(Given information)

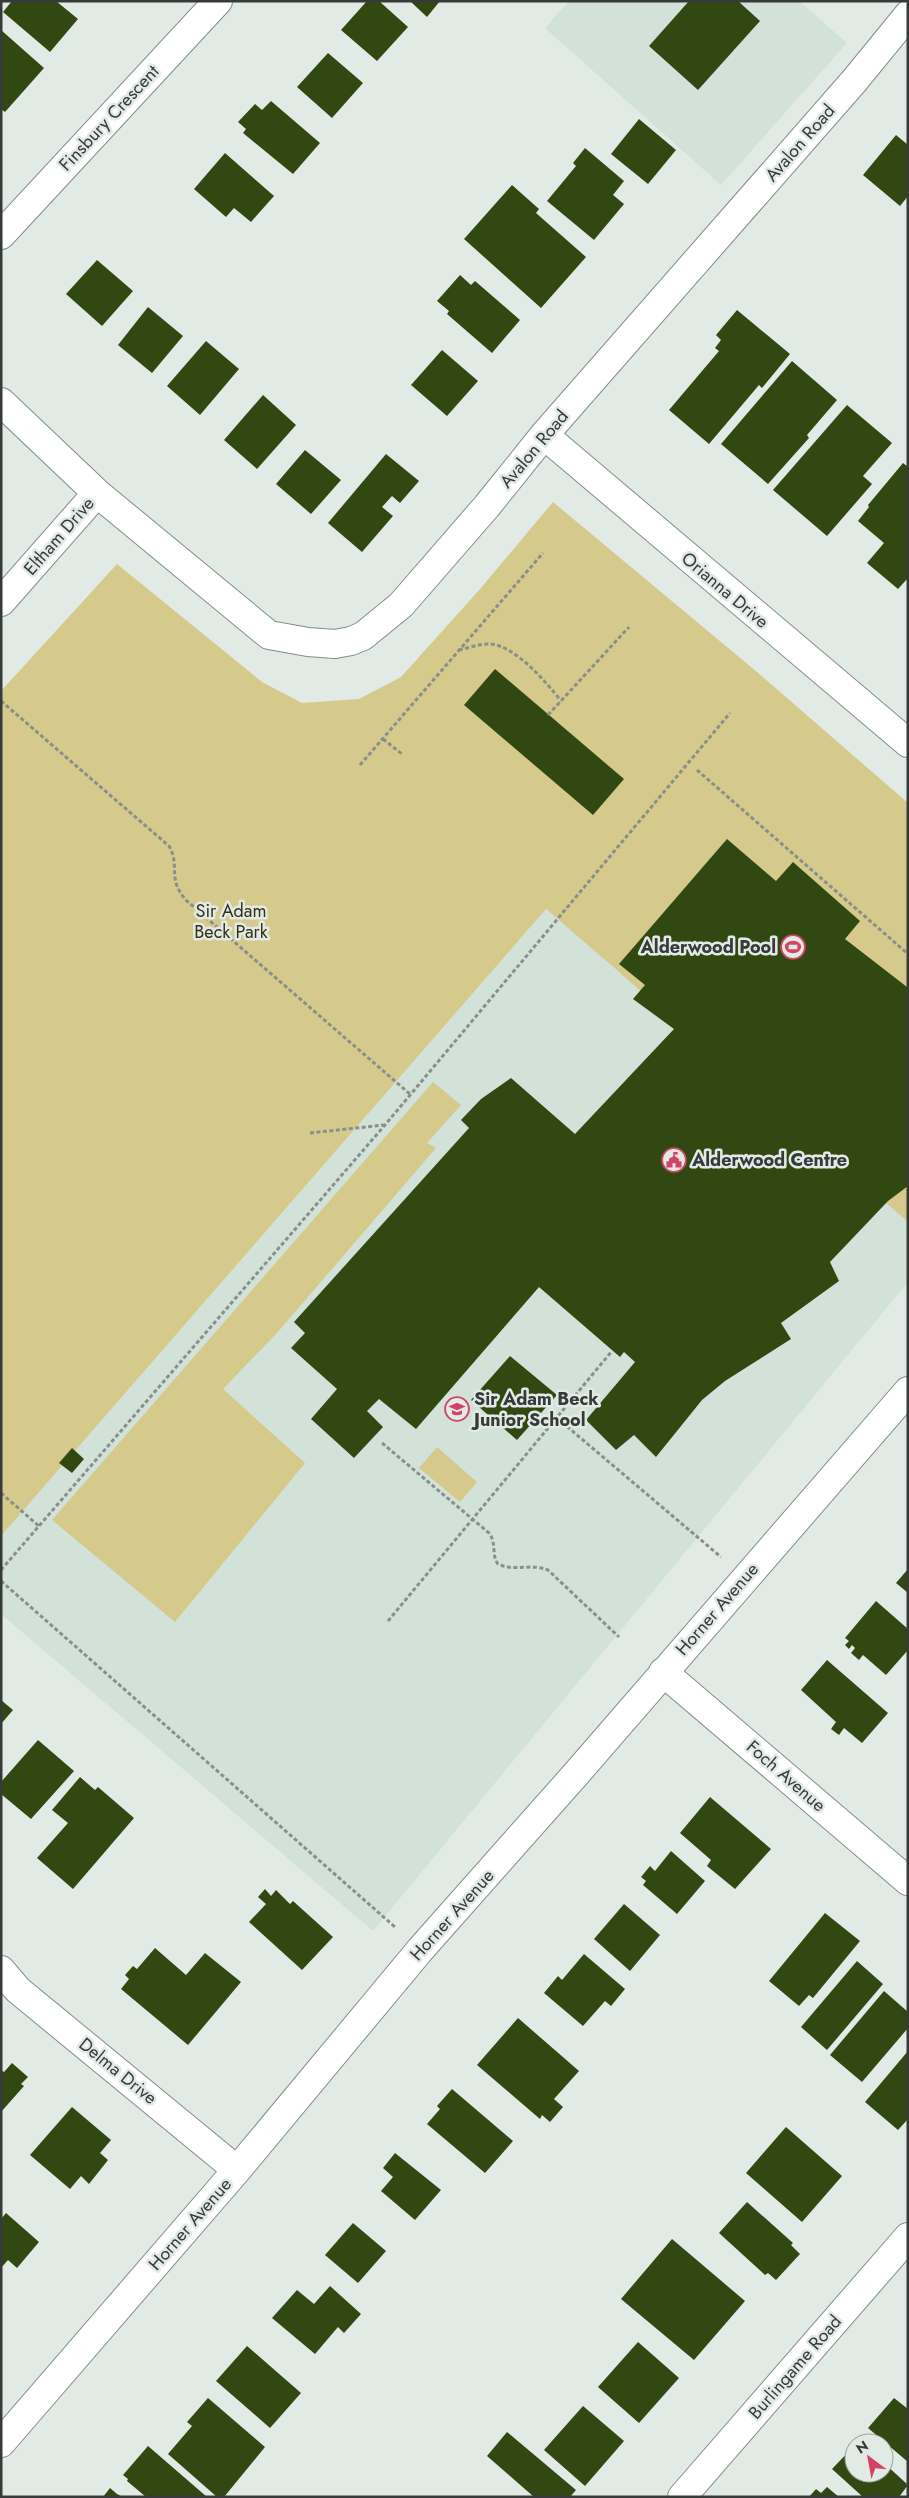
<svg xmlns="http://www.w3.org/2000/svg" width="909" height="2498" font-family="Jost,sans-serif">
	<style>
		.built { fill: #d2e2d8 }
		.green { fill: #d5ca8c }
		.building { fill: #324813 }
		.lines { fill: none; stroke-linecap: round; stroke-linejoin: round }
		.minor-casing { stroke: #868d88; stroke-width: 30 }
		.path { stroke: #898f8b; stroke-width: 3; stroke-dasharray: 4 2.5; stroke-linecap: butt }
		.minor { stroke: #fff; stroke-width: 28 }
		.labels { text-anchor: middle; stroke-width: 5; stroke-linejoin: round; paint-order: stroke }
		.street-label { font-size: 18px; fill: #363a38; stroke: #e2eae5 }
		.park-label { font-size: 18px; fill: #353013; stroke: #e2eae5 }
		.poi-label { font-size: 18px; font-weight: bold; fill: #363a38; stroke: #e2eae5; text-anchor: start }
	</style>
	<rect width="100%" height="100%" fill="#e2eae5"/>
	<!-- built -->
	<path class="built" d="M 569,1 L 799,1 L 847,43 L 721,185 L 545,28 Z
		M 546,909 L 908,1222 L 908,1282 L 373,1931 L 1,1614 L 1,1536 Z"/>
	<!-- green -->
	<path class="green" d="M 553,502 L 757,672 L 908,803 L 908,1222 L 546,909 L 1,1536 L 1,691 L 117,564 L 262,682 L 302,703 L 359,699 L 401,677 L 481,588 Z
		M 433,1082 L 461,1105 L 427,1143 L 436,1148 L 277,1333 L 223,1389 L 305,1463 L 175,1622 L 52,1520 Z
		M 437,1447 L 477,1482 L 460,1502 L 419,1468 Z"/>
	<!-- building -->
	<path class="building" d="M 12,1 L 56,1 L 78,19 L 50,52 L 3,12 Z
		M 367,1 L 379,1 L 408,27 L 377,61 L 341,30 Z
		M 410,1 L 440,1 L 427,17 Z
		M 689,1 L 738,1 L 760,21 L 698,90 L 649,46 Z
		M 1,30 L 44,68 L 5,112 L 1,109 Z
		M 328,53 L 363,83 L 332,118 L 297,87 Z
		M 271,101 L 320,143 L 293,174 L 243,133 L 246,129 L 238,122 L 255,104 L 262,110 Z
		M 639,119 L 676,150 L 648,184 L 611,154 Z
		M 896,135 L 908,145 L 908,196 L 900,206 L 863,175 Z
		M 585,148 L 624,181 L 613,195 L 624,204 L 594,240 L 547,201 L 576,166 L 573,163 Z
		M 225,153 L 274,196 L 251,222 L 234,208 L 226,217 L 194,189 Z
		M 512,185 L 539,209 L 536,213 L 586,257 L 541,308 L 464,239 Z
		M 97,260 L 133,291 L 102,326 L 66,294 Z
		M 460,275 L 471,285 L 475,281 L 520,320 L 492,353 L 447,314 L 449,311 L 437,301 Z
		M 148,307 L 183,336 L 152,373 L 118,345 Z
		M 737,310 L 790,354 L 762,388 L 759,385 L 709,444 L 669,410 L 719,351 L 715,348 L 721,340 L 716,335 Z
		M 206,341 L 239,369 L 200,415 L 167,386 Z
		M 442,350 L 478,381 L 447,416 L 411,385 Z
		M 792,361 L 837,400 L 807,435 L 809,438 L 768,484 L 721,444 Z
		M 263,395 L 296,425 L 257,469 L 224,440 Z
		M 847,405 L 892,443 L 863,476 L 872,484 L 827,536 L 773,490 Z
		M 305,450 L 341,480 L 311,514 L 276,484 Z
		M 386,454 L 419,481 L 400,503 L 392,496 L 382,507 L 393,516 L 362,552 L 328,523 Z
		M 903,463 L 908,467 L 908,578 L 898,589 L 867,563 L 884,543 L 858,521 L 869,507 L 868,505 Z
		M 495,669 L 624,779 L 593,815 L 464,705 Z
		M 727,839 L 776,881 L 793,862 L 860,921 L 845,939 L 907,987 L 908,986 L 908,1186 L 888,1201 L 830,1262 L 839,1281 L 781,1323 L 791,1339 L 725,1381 L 702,1400 L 656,1457 L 634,1435 L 616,1450 L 586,1420 L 635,1362 L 624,1352 L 620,1357 L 539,1287 L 416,1429 L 379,1399 L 367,1411 L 383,1427 L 354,1458 L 311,1419 L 337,1389 L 291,1348 L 305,1333 L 294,1322 L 469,1128 L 461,1120 L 481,1099 L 511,1078 L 575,1134 L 674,1029 L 633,999 L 645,985 L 619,964 Z
		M 510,1356 L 557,1395 L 517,1440 L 471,1400 Z
		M 72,1448 L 84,1459 L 72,1473 L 59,1463 Z
		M 908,1569 L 908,1593 L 896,1583 Z
		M 876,1601 L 908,1629 L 908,1650 L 886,1675 L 863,1655 L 859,1660 L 851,1653 L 855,1648 L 852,1645 L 849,1649 L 845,1645 L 849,1641 L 845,1638 Z
		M 827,1660 L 888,1713 L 862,1743 L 844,1728 L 839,1735 L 831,1729 L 836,1722 L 801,1690 Z
		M 1,1700 L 13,1710 L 1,1724 Z
		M 38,1740 L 74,1771 L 31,1819 L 1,1794 L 1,1782 Z
		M 80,1777 L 95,1790 L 98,1787 L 134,1818 L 73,1889 L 37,1858 L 68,1823 L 52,1810 Z
		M 710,1797 L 771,1849 L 735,1889 L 707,1866 L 711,1860 L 680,1833 Z
		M 671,1851 L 705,1881 L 677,1914 L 643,1885 L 646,1881 L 641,1877 L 650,1866 L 655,1871 Z
		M 265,1889 L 271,1896 L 276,1890 L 290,1904 L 293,1901 L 333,1937 L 302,1970 L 249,1922 L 266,1904 L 258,1897 Z
		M 624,1904 L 660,1935 L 630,1971 L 594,1939 Z
		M 825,1913 L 860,1941 L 813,1998 L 809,1995 L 799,2006 L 769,1981 Z
		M 155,1948 L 186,1975 L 205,1953 L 241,1982 L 188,2045 L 121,1989 L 129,1979 L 125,1975 L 133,1966 L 137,1969 Z
		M 584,1954 L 625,1989 L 611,2006 L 605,2001 L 583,2026 L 544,1993 L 558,1976 L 562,1980 Z
		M 857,1961 L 883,1984 L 827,2050 L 801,2027 Z
		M 884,1991 L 908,2012 L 908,2028 L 862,2082 L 830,2055 Z
		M 518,2018 L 579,2071 L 554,2099 L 563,2107 L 550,2122 L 542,2115 L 540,2119 L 477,2065 Z
		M 908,2051 L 908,2119 L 898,2130 L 865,2102 Z
		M 12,2063 L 28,2077 L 21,2084 L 24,2086 L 1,2112 L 1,2070 L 4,2072 Z
		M 452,2089 L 513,2141 L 485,2173 L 427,2124 L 440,2109 L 437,2106 Z
		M 72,2107 L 111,2140 L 100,2153 L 108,2160 L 89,2184 L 81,2176 L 70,2189 L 30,2155 Z
		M 786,2127 L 842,2176 L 802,2222 L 746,2173 Z
		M 395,2153 L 441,2190 L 415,2220 L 381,2191 L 393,2177 L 383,2168 Z
		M 747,2202 L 793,2243 L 791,2245 L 800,2254 L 776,2280 L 768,2273 L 765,2275 L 719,2233 Z
		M 6,2213 L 39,2242 L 17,2268 L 8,2260 L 1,2268 L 1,2219 Z
		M 353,2223 L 386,2251 L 358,2283 L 325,2255 Z
		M 672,2239 L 745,2301 L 694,2360 L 621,2299 Z
		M 330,2286 L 361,2314 L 344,2333 L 338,2327 L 315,2354 L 272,2318 L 297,2290 L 314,2304 Z
		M 638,2342 L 679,2378 L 639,2423 L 598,2387 Z
		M 247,2346 L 301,2393 L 270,2428 L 216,2381 Z
		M 208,2398 L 265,2447 L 224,2497 L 217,2497 L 168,2454 L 192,2426 L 187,2422 Z
		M 894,2398 L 908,2409 L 908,2462 L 868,2428 Z
		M 583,2406 L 624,2441 L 585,2486 L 544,2450 Z
		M 507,2432 L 576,2490 L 570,2497 L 534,2497 L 487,2456 Z
		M 148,2446 L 207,2497 L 146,2497 L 127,2481 L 128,2479 L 123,2475 Z
		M 854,2446 L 854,2473 L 884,2473 L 884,2463 L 908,2485 L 899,2497 L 863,2497 L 832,2469 Z
		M 827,2487 L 839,2497 L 809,2497 L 816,2489 L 821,2493 Z
		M 110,2488 L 117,2494 L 123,2497 L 103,2497 Z"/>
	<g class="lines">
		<!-- minor casing -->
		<g class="minor-casing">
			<path id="minor" d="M 1,235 L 218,1
				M 1,402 L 97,493 L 269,635 L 308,642 L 335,644 L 351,641 L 363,636 L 401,605 L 487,506 L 544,435 L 855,80 L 908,15
				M 544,435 L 908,743
				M 1,602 L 97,493
				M 663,1672 L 908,1881
				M 1,1970 L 18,1990 L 237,2170
				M 1,2443 L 237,2170 L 420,1950 L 576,1774 L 908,1391
				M 682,2497 L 908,2237"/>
		</g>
		<!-- path -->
		<path class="path" d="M 459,650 C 468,648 479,644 489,644 C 514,644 547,683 561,701
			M 1,701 L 169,846 C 181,867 166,879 187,901 L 411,1095
			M 548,715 L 629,627
			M 383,739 L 402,754
			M 360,765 L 543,553
			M 697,770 L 908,954
			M 310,1133 L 384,1125
			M 557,1418 L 721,1557
			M 382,1443 L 489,1533 C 497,1543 491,1555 498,1564 C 514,1572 531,1563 548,1570 L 619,1637
			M 1,1493 L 40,1527
			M 1,1570 L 385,1125 L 730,713
			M 1,1581 L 395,1927
			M 388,1621 L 612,1351"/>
		<!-- minor -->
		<use href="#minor" class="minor"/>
	</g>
	<!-- icons -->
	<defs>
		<g id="stadium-ring" transform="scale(1.25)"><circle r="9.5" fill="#e2eae5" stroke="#d34365" stroke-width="1.5"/><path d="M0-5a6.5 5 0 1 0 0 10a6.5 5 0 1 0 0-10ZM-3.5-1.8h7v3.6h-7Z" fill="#d34365"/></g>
		<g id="civic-ring" transform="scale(1.25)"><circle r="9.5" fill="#e2eae5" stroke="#d34365" stroke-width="1.5"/><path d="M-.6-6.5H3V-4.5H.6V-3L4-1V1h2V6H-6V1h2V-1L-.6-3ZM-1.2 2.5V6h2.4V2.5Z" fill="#d34365"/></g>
		<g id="school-ring" transform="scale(1.25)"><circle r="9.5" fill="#e2eae5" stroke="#d34365" stroke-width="1.5"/><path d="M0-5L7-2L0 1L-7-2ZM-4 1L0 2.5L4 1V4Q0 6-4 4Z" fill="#d34365"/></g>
	</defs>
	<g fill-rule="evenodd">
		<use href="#stadium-ring" x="793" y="947"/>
		<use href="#civic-ring" x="674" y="1160"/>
		<use href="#school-ring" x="457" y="1409"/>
	</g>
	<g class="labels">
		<!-- street labels -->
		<g class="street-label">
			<text transform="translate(109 118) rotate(-47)" y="6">Finsbury Crescent</text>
			<text transform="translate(800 143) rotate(-49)" y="6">Avalon Road</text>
			<text transform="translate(534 449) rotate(-50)" y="6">Avalon Road</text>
			<text transform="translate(59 536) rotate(-49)" y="6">Eltham Drive</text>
			<text transform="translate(725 590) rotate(40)" y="6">Orianna Drive</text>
			<text transform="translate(717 1609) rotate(-49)" y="6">Horner Avenue</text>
			<text transform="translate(786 1776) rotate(41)" y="6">Foch Avenue</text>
			<text transform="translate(452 1915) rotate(-48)" y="6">Horner Avenue</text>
			<text transform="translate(118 2071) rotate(39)" y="6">Delma Drive</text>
			<text transform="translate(190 2224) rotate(-49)" y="6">Horner Avenue</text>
			<text transform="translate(795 2367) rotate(-49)" y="6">Burlingame Road</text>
		</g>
		<!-- park labels -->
		<g class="park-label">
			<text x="231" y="917">Sir Adam<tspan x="231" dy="21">Beck Park</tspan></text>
		</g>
		<!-- poi labels -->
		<g class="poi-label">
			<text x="776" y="953" text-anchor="end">Alderwood Pool</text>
			<text x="692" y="1166">Alderwood Centre</text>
			<text x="474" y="1405">Sir Adam Beck<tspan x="474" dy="21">Junior School</tspan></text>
		</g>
	</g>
	<!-- border -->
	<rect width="909" height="2498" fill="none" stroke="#363a38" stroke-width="5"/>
	<!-- north arrow -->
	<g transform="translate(869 2458) rotate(328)"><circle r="24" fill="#e2eae5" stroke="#9da4a0"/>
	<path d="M0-4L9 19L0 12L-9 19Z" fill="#d34365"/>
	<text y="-8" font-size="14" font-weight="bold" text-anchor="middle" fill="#363a38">N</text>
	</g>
</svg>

(End Given information)

= Goal of the exercise =
Check each line of the entries, and copy the ones that contain "lines".

= Answer box =
		.lines { fill: none; stroke-linecap: round; stroke-linejoin: round }
	<g class="lines">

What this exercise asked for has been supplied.